Facebook is turning up the heat on YouTube.
Starting this fall, Facebook will offer selected video creators — including the NBA, Fox Sports and Funny or Die — a cut of advertising revenue that appears with their content on the social network. That type of revenue-sharing arrangement has long been the province of YouTube, a platform that has cultivated a large network for creators who can make a living from publishing video on YouTube.
Facebook, on the other hand, has built video momentum by promising people the ability to get their videos in front of large audiences; the company says it receives more than 4 billion daily video views. Now Facebook is offering that huge reach with a cash bonus: a revenue split of 55% to the video creator and 45% to Facebook, which is the same as the terms on YouTube.

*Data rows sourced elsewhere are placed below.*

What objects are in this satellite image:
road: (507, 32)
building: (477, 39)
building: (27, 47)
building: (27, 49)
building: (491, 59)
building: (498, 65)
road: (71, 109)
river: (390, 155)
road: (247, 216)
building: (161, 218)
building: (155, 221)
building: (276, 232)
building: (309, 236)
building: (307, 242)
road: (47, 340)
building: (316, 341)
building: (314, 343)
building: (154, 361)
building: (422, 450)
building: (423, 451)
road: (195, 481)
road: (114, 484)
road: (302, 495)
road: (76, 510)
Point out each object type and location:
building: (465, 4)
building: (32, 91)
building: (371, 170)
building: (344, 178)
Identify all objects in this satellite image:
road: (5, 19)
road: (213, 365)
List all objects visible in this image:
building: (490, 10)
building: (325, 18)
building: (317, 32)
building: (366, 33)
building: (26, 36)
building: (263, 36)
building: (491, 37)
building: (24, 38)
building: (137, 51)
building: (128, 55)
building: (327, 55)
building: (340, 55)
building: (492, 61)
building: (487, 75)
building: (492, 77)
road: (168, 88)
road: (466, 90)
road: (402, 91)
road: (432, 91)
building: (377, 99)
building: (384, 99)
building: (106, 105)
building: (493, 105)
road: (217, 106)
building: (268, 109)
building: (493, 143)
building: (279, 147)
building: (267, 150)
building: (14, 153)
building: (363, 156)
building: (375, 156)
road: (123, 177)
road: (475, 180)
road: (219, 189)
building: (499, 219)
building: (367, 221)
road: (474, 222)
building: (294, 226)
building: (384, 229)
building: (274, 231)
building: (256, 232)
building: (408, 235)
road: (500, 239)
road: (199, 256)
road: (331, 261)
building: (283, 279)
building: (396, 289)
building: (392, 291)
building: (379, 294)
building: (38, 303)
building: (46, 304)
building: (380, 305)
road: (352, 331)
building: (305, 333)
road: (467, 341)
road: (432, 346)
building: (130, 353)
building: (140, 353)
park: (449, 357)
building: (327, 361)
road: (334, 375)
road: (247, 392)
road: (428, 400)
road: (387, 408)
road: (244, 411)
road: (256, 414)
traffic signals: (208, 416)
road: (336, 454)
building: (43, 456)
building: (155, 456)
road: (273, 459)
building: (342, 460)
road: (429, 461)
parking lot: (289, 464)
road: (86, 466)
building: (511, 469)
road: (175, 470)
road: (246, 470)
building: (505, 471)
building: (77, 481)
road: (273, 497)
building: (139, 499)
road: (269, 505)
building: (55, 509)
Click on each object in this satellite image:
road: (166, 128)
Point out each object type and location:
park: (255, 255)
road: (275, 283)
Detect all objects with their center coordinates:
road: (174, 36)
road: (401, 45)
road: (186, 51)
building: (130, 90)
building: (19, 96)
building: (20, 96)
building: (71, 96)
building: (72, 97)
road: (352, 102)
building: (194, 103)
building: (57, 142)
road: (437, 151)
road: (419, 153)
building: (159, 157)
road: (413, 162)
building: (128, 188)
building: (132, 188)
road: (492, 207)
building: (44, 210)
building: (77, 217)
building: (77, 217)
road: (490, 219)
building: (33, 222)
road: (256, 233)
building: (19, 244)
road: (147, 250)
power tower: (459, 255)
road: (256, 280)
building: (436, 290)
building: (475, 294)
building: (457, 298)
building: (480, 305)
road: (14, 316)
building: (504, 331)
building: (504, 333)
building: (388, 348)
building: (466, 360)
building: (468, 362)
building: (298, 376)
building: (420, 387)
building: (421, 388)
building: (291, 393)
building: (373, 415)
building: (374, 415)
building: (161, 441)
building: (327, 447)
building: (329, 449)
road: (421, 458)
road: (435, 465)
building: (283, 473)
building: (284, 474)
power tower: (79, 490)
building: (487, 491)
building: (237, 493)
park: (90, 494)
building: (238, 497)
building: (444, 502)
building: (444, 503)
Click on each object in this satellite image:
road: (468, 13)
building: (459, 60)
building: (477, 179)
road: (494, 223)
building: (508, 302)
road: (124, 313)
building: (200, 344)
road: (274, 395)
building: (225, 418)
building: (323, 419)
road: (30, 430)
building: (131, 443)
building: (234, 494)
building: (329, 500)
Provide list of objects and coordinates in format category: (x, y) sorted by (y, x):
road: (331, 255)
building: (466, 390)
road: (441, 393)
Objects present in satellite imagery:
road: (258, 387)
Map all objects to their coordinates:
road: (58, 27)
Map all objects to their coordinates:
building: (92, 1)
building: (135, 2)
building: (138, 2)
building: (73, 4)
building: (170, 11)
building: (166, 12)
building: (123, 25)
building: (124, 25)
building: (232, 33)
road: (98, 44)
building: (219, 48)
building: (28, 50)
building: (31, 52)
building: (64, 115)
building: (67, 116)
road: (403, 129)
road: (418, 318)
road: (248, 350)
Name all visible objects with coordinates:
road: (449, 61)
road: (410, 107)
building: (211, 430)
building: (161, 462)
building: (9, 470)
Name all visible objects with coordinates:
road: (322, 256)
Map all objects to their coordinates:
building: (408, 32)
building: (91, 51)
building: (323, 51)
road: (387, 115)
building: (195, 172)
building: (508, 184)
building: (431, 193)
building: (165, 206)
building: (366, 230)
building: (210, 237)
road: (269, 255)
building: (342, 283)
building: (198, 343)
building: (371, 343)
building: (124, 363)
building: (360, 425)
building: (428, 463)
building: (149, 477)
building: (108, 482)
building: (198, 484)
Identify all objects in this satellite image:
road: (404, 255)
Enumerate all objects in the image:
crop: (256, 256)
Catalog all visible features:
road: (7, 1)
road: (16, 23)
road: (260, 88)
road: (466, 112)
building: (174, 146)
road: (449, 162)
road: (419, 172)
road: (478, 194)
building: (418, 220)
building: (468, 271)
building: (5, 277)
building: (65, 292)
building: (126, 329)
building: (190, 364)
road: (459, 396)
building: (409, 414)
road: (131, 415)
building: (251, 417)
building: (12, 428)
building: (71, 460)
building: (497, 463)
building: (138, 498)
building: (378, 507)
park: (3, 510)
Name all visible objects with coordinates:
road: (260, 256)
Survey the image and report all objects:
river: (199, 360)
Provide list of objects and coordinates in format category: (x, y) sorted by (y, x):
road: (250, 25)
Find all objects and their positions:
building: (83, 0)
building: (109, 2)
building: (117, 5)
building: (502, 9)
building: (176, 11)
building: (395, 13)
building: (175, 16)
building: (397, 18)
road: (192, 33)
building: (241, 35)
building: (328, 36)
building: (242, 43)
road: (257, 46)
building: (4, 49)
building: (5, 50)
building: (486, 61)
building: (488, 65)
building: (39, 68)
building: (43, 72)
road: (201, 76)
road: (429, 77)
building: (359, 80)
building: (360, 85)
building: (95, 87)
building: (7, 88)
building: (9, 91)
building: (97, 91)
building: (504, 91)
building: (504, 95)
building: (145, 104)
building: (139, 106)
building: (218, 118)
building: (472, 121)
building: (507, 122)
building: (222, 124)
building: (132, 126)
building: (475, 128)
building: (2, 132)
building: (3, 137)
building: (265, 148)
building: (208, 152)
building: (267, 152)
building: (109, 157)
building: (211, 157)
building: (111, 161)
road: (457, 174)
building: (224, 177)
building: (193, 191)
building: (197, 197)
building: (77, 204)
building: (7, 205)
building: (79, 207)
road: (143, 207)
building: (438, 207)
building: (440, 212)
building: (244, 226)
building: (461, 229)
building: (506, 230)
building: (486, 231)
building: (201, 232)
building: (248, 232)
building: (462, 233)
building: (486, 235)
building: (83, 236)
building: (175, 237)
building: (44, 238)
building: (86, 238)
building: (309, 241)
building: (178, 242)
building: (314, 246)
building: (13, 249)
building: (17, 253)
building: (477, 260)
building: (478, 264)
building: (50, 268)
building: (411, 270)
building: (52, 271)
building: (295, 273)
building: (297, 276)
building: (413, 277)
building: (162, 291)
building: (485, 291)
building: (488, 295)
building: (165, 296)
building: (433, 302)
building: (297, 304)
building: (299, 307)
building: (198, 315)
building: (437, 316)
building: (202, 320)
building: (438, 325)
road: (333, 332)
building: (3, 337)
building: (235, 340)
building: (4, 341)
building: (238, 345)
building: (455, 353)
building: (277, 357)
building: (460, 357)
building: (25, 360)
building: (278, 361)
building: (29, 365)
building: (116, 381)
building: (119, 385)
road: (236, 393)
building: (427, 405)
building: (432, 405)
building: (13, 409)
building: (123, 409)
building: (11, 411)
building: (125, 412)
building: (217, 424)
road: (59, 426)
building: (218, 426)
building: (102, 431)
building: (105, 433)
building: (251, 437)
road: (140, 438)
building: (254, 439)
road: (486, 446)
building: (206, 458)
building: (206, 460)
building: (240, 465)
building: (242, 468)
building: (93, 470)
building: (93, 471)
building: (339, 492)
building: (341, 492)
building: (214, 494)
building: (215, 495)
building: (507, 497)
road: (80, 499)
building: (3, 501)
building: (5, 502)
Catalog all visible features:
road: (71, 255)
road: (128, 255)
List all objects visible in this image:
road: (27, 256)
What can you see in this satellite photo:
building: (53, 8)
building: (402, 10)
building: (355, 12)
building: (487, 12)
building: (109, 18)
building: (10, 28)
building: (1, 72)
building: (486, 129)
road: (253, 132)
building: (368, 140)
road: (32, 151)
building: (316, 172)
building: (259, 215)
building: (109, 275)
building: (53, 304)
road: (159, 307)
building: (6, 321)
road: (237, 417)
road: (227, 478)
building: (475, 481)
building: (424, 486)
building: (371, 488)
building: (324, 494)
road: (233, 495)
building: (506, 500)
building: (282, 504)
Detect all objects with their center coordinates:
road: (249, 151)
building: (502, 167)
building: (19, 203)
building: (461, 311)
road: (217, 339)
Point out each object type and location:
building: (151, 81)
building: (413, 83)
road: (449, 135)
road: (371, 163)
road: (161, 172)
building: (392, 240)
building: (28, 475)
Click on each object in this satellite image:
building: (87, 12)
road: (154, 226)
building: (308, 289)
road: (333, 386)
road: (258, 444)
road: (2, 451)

“Partners say they’d publish a lot more if they could get benefit of distribution but also make money,” Facebook vice president of partnerships Dan Rose told Forbes.
For Facebook, more professionally produced content could prove to be a more attractive target for advertisers. To make sure such video finds an audience, Facebook is creating a new video viewing experience called Suggested Videos. The new feature, being rolled out in the coming weeks on the iPhone app with Android and web being launched later, is essentially an alternate News Feed dedicated to videos.
“Partners say they’d publish a lot more if they could get benefit of distribution but also make money.”
–Facebook’s Dan Rose
When someone clicks on a News Feed video, he or she will be taken to Suggested Videos and see an algorithmically created set of videos similar to the original video. The video there will play automatically as the user scrolls. Video ads will be interspersed with the rest of the content — and unlike video ads in the News Feed will play with sound given that a user there has already chosen to hear audio.
Video publishers whose content is viewed during a session will receive a revenue share depending on how long someone watches their video compared to others. If someone watches a three-minute Fox Sports video and a one-minute Funny or Die bit, Fox Sports would get 75% of the publishers’ 55% cut of any advertising viewed during the session.
Facebook hasn’t worked out how it will charge marketers for ads that appear in Suggested Videos. During the first phase of the test, it will not be charging advertisers for these ads. Currently, Facebook has two ways to pay for video ads — by impression (based on a three-second view) or based on views of at least 10 seconds, an option that became public knowledge this week.
In an email to Marketing Land, a Facebook spokesperson confirmed the new feature and revenue-sharing test:
“We’re running a new suggested videos test, which helps people discover more videos similar to the ones they enjoy. Within suggested videos, we will be running a monetization test where we will show feed-style video ads and share revenue with a group of media companies and video creators.”